IDC Japanは9月28日、国内クラウドサービス市場予測を発表した。これによると2010年の国内クラウドサービス市場は、前年比41.9%増の443億円規模となる見込みだという。国内クラウドサービス市場は急速に拡大を続け、2014年の同市場規模は、2009年比4.9倍の1534億円になると予測している。
IDCでは、ユーザー企業にとってクラウドサービスは「所有から利用へ」「コスト削減が可能」といった漠然としたイメージから、具体的に導入を検討すべき課題へと変化する段階にあり、これを背景に大幅な成長が見込まれるとしている。
クラウドサービスは、「システム構築の迅速性」「運用および保守の軽減」「低コスト化」をユーザー企業にもたらす。しかし、システム領域によっては、クラウドサービスの利用がユーザー企業にとって最適な選択肢になるとは限らない。IDCは、2009年までは、「クラウド万能説」をうたった情報発信が多く見られたが、現在は「クラウドの適材適所」を訴求する事業者が増加しているという。
クラウドの適材適所とは、ユーザー企業の規模や産業、システム領域を考慮し、パブリック、プライベートといった配備モデルの適性を検証するもの。また、既存システムからの移行性や連携性の評価も含まれる。IDCは、クラウドの適材適所は、ユーザー企業のクラウドに対する理解を深め、クラウドサービスの利用を促進しているという。これを受けて国内クラウドサービス市場は高い成長を続け、2009〜2014年の年間平均成長率は37.5%、2014年の市場規模は2009年比4.9倍の1534億円になると予測している。

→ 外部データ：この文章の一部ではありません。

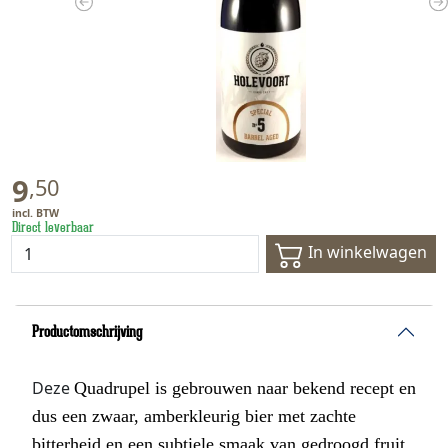
Previous
N
9
,
50
Direct leverbaar
In winkelwagen
Productomschrijving
Deze
Quadrupel is gebrouwen naar bekend recept en
dus een zwaar, amberkleurig bier met zachte
bitterheid en een subtiele smaak van gedroogd fruit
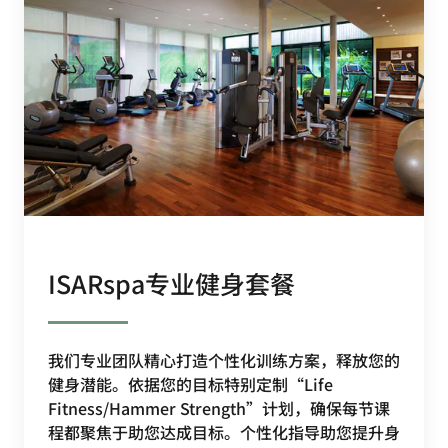
ISARspa专业健身套餐
我们专业团队精心打造个性化训练方案，释放您的
健身潜能。依据您的目标特别定制“Life
Fitness/Hammer Strength”计划，确保每节课
程都聚焦于助您达成目标。个性化指导助您提升身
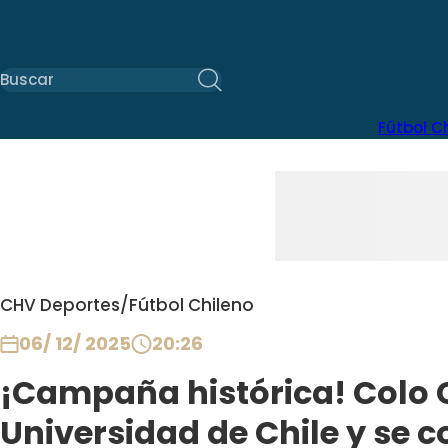
Fútbol C
CHV Deportes
/
Fútbol Chileno
06/ 12/ 2025
20:26
¡Campaña histórica! Colo 
Universidad de Chile y se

これまで、クラウドサービスはオンプレミス(自社導入)やホスティングなどといった既存のIT導入と比較し、その優位性を訴求することが事業者の課題だった。しかし、ユーザー企業の理解が進み、多くの事業者からクラウドサービスが提供されるようになった現在、クラウドサービス間での差別化が重要となっているという。
IDC Japan、ITサービスグループリサーチマネージャーの松本聡氏は「クラウドサービスでは煩雑な手続きを必要とせず、ユーザーが容易にサービスを利用する『セルフサービス』が特長のひとつ。セルフサービスは事業者の販売管理費を削減すると共に、ユーザーの利便性を向上する。しかし、対面販売に慣れたユーザー企業が多く、セルフサービスはクラウドサービス利用の障壁ともなっている。事業者は、セルフサービスの利用を促す施策を強化する必要がある。また、同施策はサービスの優位性を訴求する良い機会でもある」とコメントしている。